Now, we can make the API call:

# The rest of your imports and client setup from above...
# Make sure Respond is defined as above.

response_data, completion_details = client.messages.create_with_completion(
    model="claude-3-5-sonnet-latest", # Or other supported models like claude-3-7-sonnet
    max_tokens=1000, # Sufficient for a direct textual answer
    messages=[
        {"role": "user", "content": "What are the latest results for the UFC and who won?"}
    ],
    tools=[{
            "type": "web_search_20250305", # Correct tool type
            "name": "web_search",
            "max_uses": 3 # Limit the number of searches
        }
    ],
    response_model=Respond # Use the simple Respond model
)

print("Question:")
print(response_data.question)

print("\nAnswer:")
print(response_data.answer)

This approach provides a clean way to get the LLM's answer into a defined Pydantic object. The examples/anthropic-web-tool/run.py script reflects this implementation.

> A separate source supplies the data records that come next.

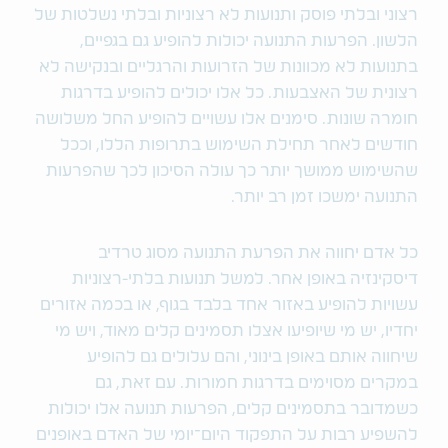
רצוני ובלתי פוסק ותנועות לא רצוניות ובלתי נשלטות של
הלשון. הפרעות התנועה יכולות להופיע גם בגפיים,
בתנועות לא מכוונות של הזרועות והרגליים ובנקישה לא
רצונית של האצבעות. כל אלו יכולים להופיע בדרגות
חומרה שונות. סימנים אלו עשויים להופיע החל משלושה
חודשים לאחר תחילת השימוש בתרופות הללו, וככל
שהשימוש ממושך יותר כך עולה הסיכון לכך שהפרעות
התנועה ימשכו זמן רב יותר.
כל אדם יחווה את הפרעת התנועה מסוג טרדיב
דיסקינזיה באופן אחר. למשל תנועות בלתי-רצוניות
עשויות להופיע באזור אחד בלבד בגוף, או בכמה אזורים
יחדיו, יש מי שיופיעו אצלו תסמינים קלים מאוד, ויש מי
שיחווה אותם באופן בינוני, והם עלולים גם להופיע
במקרים מסוימים בדרגות חמורות. עם זאת, גם
כשמדובר בתסמינים קלים, הפרעות תנועה אלו יכולות
להשפיע רבות על התפקוד היום־יומי של האדם באופנים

Expected output (will vary based on real-time web search data):

Question:
What are the latest results for the UFC and who won?

Answer:
The most recent UFC event was UFC Fight Night: Sandhagen vs Figueiredo on May 3, 2025, 
where Cory Sandhagen defeated Deiveson Figueiredo via TKO in the second round due to a knee injury. 
In the co-main event, Reinier de Ridder defeated Bo Nickal, and Daniel Rodriguez won against Santiago 
Ponzinibbio by third-round stoppage.

Key Benefits

  • Real-Time Information: Access the latest data directly from the web.
  • Structured Output: Even with a simple model, Instructor ensures the output is a Pydantic object, making it easy to work with programmatically.
  • Source Citations: Claude automatically cites sources, allowing for verification (details in the API response, not shown in this simplified example).
  • Reduced Hallucinations: By relying on web search for factual, up-to-the-minute data, the likelihood of the LLM providing incorrect or outdated information is reduced.

Configuring the Web Search Tool

Anthropic provides several options to configure the web search tool:

  • max_uses: Limit the number of searches Claude can perform in a single request.
  • allowed_domains: Restrict searches to a list of specific domains.
  • blocked_domains: Prevent searches on certain domains.
  • user_location: Localize search results by providing an approximate location (city, region, country, timezone).

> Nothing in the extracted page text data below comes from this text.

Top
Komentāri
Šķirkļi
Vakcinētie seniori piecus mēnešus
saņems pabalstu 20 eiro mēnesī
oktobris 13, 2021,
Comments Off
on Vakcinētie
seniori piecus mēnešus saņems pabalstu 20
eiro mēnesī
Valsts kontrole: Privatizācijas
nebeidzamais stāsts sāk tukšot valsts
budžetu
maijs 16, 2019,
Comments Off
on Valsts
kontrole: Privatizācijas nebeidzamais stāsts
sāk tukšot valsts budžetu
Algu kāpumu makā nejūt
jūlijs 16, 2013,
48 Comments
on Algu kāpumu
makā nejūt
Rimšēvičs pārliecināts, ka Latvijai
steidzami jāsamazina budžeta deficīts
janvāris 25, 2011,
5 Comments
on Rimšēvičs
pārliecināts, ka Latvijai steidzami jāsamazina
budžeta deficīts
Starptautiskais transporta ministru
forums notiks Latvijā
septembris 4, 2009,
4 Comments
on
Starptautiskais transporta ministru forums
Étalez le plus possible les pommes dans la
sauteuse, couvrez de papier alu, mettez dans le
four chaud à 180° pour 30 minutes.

For example, to limit searches to 3 and only allow results from espn.com and ufc.com:

    tools=[{
            "type": "web_search_20250305",
            "name": "web_search",
            "max_uses": 3,
            "allowed_domains": ["espn.com", "ufc.com"]
        }
    ],

You cannot use allowed_domains and blocked_domains in the same request.

Conclusion

Combining Anthropic's web search tool with Instructor's structured data capabilities opens up exciting possibilities for building dynamic, information-rich applications. Whether you're tracking sports scores, news updates, or market trends, this powerful duo can help you access and organize real-time web data effectively, even with simple Pydantic models.

Check out the example code in examples/anthropic-web-tool/run.py to see this implementation, and refer to the Anthropic web search documentation for more in-depth information on the tool's capabilities.